(Brief): Look below for the line containing "वो एकदम तेज़ी"; from there, print each line exactly up to and including the line containing "व्यक्ति है, जो", and stop.

(Supplied data):

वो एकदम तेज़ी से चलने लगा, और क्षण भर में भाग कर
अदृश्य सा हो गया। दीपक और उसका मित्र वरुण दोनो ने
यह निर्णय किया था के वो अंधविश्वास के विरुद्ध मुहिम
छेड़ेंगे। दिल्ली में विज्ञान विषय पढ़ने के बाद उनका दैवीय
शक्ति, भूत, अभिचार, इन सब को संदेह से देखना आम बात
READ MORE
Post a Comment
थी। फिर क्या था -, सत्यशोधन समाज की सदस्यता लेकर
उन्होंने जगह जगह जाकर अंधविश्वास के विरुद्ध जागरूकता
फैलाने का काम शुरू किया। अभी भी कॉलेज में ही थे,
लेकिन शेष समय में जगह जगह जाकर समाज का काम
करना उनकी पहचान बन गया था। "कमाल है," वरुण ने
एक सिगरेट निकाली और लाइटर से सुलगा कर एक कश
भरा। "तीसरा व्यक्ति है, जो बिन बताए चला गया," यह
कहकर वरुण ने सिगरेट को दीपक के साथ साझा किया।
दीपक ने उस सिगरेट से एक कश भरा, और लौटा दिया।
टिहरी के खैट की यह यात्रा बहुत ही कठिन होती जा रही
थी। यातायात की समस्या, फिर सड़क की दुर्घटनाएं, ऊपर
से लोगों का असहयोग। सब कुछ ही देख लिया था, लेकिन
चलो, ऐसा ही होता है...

==

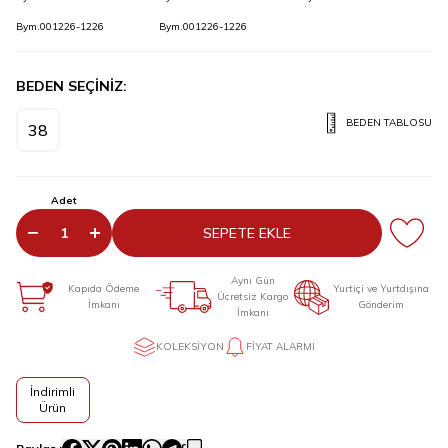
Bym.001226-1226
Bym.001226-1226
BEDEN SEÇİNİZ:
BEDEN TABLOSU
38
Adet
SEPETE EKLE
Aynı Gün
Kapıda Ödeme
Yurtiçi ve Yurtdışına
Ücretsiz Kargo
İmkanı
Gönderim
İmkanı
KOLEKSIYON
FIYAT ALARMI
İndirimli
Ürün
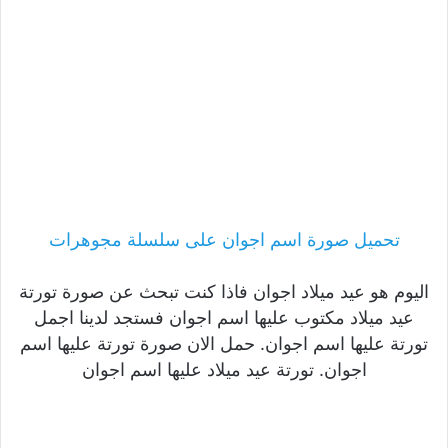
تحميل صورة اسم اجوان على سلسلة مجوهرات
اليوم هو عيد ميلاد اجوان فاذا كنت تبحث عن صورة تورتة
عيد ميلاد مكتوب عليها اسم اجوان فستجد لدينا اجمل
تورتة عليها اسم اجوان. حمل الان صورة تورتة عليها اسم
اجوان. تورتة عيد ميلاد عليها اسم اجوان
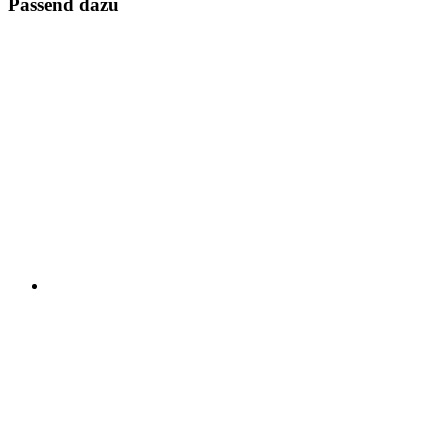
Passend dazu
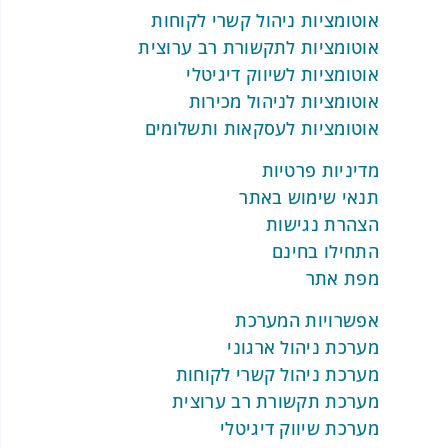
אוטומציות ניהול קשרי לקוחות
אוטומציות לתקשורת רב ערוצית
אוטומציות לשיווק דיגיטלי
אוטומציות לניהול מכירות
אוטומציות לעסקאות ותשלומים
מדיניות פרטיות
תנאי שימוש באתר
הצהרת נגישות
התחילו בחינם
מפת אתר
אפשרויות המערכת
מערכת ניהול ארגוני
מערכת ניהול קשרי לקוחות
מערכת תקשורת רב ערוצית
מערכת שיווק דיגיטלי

(Exercise response):
वो एकदम तेज़ी से चलने लगा, और क्षण भर में भाग कर
अदृश्य सा हो गया। दीपक और उसका मित्र वरुण दोनो ने
यह निर्णय किया था के वो अंधविश्वास के विरुद्ध मुहिम
छेड़ेंगे। दिल्ली में विज्ञान विषय पढ़ने के बाद उनका दैवीय
शक्ति, भूत, अभिचार, इन सब को संदेह से देखना आम बात
READ MORE
Post a Comment
थी। फिर क्या था -, सत्यशोधन समाज की सदस्यता लेकर
उन्होंने जगह जगह जाकर अंधविश्वास के विरुद्ध जागरूकता
फैलाने का काम शुरू किया। अभी भी कॉलेज में ही थे,
लेकिन शेष समय में जगह जगह जाकर समाज का काम
करना उनकी पहचान बन गया था। "कमाल है," वरुण ने
एक सिगरेट निकाली और लाइटर से सुलगा कर एक कश
भरा। "तीसरा व्यक्ति है, जो बिन बताए चला गया," यह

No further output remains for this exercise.